No, for the way the federal government operates, that is functionally accurate. Now you can make the argument that they have the option to cut the budget at any time and that is completely true. However, I am 44 years old and I cannot ever remember a time in my life where the federal budget shrank. Without looking I am thinking that post WW2 we probably saw a decrease in federal spending but it has been increasing ever since then with an explosion of spending starting in the 1980's and then going into overdrive at the turn of the century.
So when we go to the budget negotiations now, the spenders will say that this inflated budget due to the pandemic is our baseline for spending and any attempts to walk it back are spending cuts and how oh how can we live without them. I know this because it just happened. You would have to cut about 32-35% of the 2023 budget just to get back to the 2019 trend lines. That won't happen and you know it. The trend line for increased spending jumped way quicker than it has been and now that 100% increase in food stamps from 2019 to 2023 is going to become sacrosanct. You will have to fight tooth and nail and be accused of starving people to reduce spending that doubled over the course of 4 years.
So yeah, technically the government could pass a $1 budget but that isn't reality. What I described above is the reality. In the budget negotiations the spending baseline was just increased to national emergency numbers.

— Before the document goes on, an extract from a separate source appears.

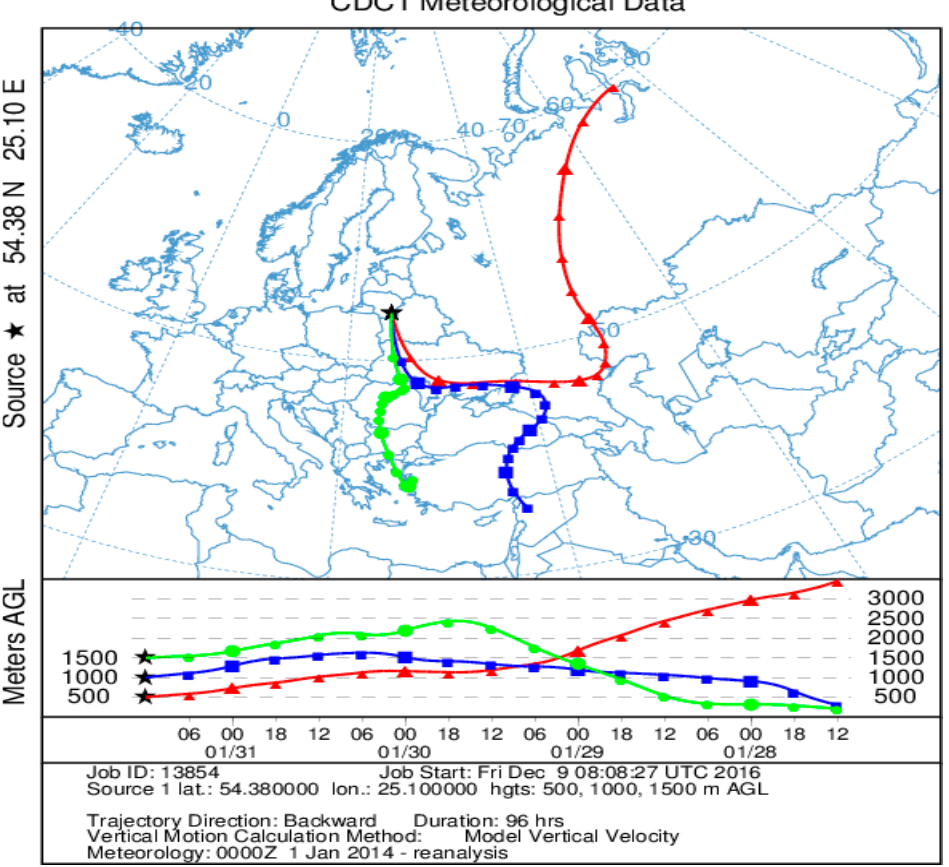
Figure 13. The 96 h backward trajectories of air masses arriving at Vilnius when the pollutant mass concentrations were the lowest. Trajectories were evaluated at each 3 h intervals.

I'll add, the $6T in govt spending per year we are now doing. $4.2T of that is automatic spending, that's on cruise control (and growing 5+%/year).
SS, health care and interest are the only big rocks there.
You are talking about food stamps. You could zero out food stamps (and related food welfare) completely and it would drop the $4.2T to $4.1T.
Until people want to seriously discuss the $4T+ in annual, automatic spending, that's growing well in excess of the overall economy, it's all a joke.